The tap water was treated with the store recommended product for treating water (and removing chlorine and other unwanted nasties.) Once mostly filled, I let it run for about two weeks. After that, as the water still looked nice and clear and the plants were still alive and a couple of small snails had appeared – I thought it was time to populate our little aquarium.

pH is high … will this be a problem?

March 25, 2006

Well two and a half months have passed and the freshwater fish tank is still going strong. As this tank was purchased to help me learn how to keep fish, I’m slowly adding to my store of knowledge and gear and learning as I go.

The last problem I had was cooling. Opening the flap to allow for more evaporation certainly helped (judging by the water loss) but the temperatures remained in the high range over 300 K. Now we’re moving into Autumn I’m not so concerned so this will wait for next Summer.

The latest addition is a simple pH testing kit. Since the tank is due for a water change (or at least a top-up) I figured now is a good time to start my testing regime.

Why have I not tested before this? Good question. I guess I need to talk about the beginning of my aquarium, but that as they say is another story.

Anyway I tested my tank and the incoming (treated tap) water and both were registering easily north of 7, in fact perhaps as high as 7.4! This basic kit requires dropping two drops of Bromothymol Blue into a small vial and visually testing against a colour card.

Now I have to decide if that is a normal pH for my tank or if I should work on lowering the pH a little. For the moment I’m going to leave it, but test as well to see what the range will be (as pH tends to change with the time of day…)

Aquarium cooling

January 10, 2006

Another new item in the aquarium is a small glass thermometer. It is to replace the ‘digital’ strip thermometer (you know, the type that ‘lights up’ the number of the current temperature – and was all but useless for my tank.)

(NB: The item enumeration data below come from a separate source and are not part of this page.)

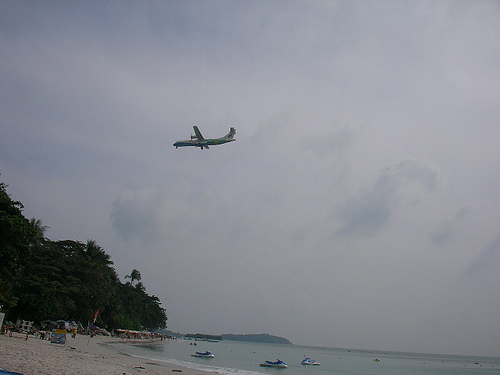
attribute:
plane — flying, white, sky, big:
[171, 119, 255, 159]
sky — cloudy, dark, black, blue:
[279, 53, 380, 138]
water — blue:
[232, 339, 285, 364]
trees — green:
[46, 255, 118, 298]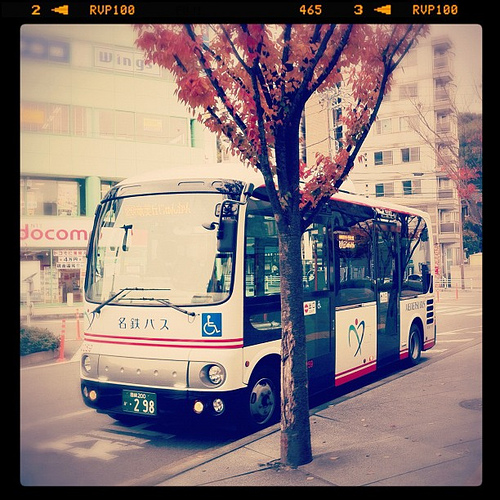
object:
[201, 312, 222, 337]
sign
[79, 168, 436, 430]
bus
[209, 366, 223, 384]
headlight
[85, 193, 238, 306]
windshield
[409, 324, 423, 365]
wheel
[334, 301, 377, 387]
ad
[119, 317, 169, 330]
text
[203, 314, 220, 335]
handicapped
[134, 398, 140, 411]
number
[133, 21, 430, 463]
tree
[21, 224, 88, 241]
sign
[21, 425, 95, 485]
street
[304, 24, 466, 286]
building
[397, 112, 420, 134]
window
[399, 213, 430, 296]
window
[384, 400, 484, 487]
sidewalk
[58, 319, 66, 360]
cone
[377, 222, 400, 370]
door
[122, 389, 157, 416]
license plate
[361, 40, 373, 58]
leaf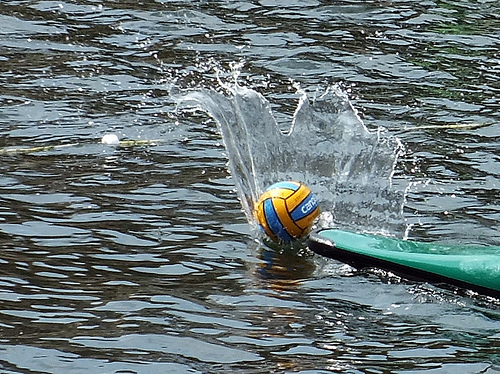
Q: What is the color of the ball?
A: Yellow and blue.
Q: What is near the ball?
A: A board.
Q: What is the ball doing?
A: Splashing.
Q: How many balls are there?
A: 1.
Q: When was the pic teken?
A: During the day.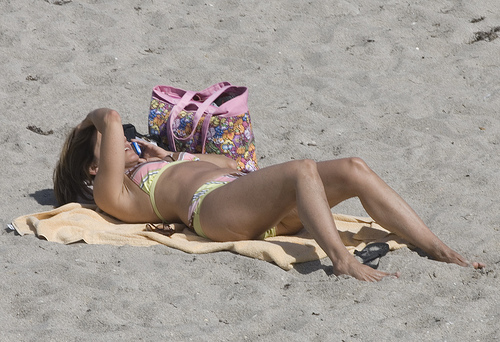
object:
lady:
[47, 106, 486, 286]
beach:
[0, 2, 497, 341]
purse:
[149, 82, 253, 144]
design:
[158, 107, 242, 150]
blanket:
[6, 202, 411, 272]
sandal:
[351, 241, 391, 263]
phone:
[124, 123, 142, 157]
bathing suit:
[129, 150, 201, 219]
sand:
[0, 263, 267, 339]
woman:
[53, 105, 489, 281]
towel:
[8, 201, 301, 271]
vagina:
[268, 228, 283, 231]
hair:
[47, 126, 99, 207]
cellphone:
[124, 144, 147, 157]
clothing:
[125, 148, 204, 217]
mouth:
[123, 146, 132, 156]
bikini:
[126, 148, 239, 238]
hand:
[71, 107, 108, 143]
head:
[68, 108, 140, 180]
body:
[122, 153, 275, 239]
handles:
[166, 81, 227, 153]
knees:
[334, 148, 371, 177]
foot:
[332, 248, 395, 285]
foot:
[425, 238, 488, 279]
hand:
[130, 133, 174, 158]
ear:
[87, 165, 96, 174]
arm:
[75, 107, 144, 194]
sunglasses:
[141, 213, 185, 237]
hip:
[192, 195, 240, 242]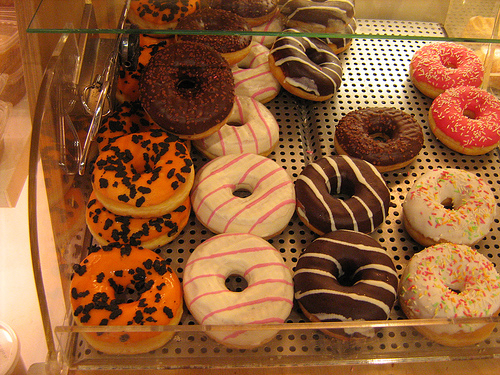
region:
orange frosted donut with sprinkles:
[71, 242, 186, 352]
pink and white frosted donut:
[185, 231, 291, 351]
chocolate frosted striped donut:
[293, 233, 398, 338]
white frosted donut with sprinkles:
[402, 242, 494, 344]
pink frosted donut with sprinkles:
[433, 84, 498, 153]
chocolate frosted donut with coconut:
[141, 41, 231, 133]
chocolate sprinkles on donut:
[68, 249, 184, 350]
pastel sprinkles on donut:
[408, 171, 495, 241]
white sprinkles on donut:
[416, 40, 484, 87]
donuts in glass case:
[75, 2, 495, 339]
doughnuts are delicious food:
[102, 29, 430, 271]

Well the new thermometer shows the tank is running at around 302 k(elvin) – where it really should be in the range of 296 k to 301 k. (Is it just me, or is this starting to read like a retirement savings system?)

Of course the room (like the rest of the house) has no air conditioner, so it isn’t surprising that the tank is at room temperature. However I’d be happier if it were cooled a few degrees – if for no other reason than it will improve the level of dissolved oxygen in the water.

Naturally I turn to the web for hints – here are two pages with similar ideas for aquarium cooling. They tend to focus on marine tanks – which are more fragile, but the ideas are just as valid for freshwater tanks.

Beat the Heat: Aquarium Cooling Methods and How to Keep Your Aquarium Cool both have a range of sensible suggestions ranging from the obvious (buy an air conditioner) to the expensive (buy a refrigeration unit for the tank.)

However I am going to be trying some of the less expensive options first – like leaving open the flap in the hood that is used for feeding. This will accelerate evaporation and naturally provide some cooling. If that isn’t effective enough, I’ll move on to raising the hood a couple of centimetres (while making sure the fish don’t jump out) and possibly setting a small CPU or computer case fan to blow some air across the water’s surface.

There’s a good chance that I’ll keep updating here with progress, so you may eventually find out what works best here in sunny Sydney.


January 9, 2006

Just added some not so nice looking Elodea plants into our aquarium. The tank is small, unheated and has a few goldfish (Comets) and some tropicals (Zebras) as well.

The first bunches of Elodea have dissappeared (they’re good eating for the goldfish) so I figured that a few more would go down well. This time I am weighing them down at least, so they won’t be floating all over the tank 🙂

Back to the new plants – I actually got them at no charge as they are looking a little sad (mostly the brown colouring gave that away!) It would be unreasonable to expect them to live for very long, but perhaps if I increase the hours of light in the tank they may last a few weeks. Cross your fingers.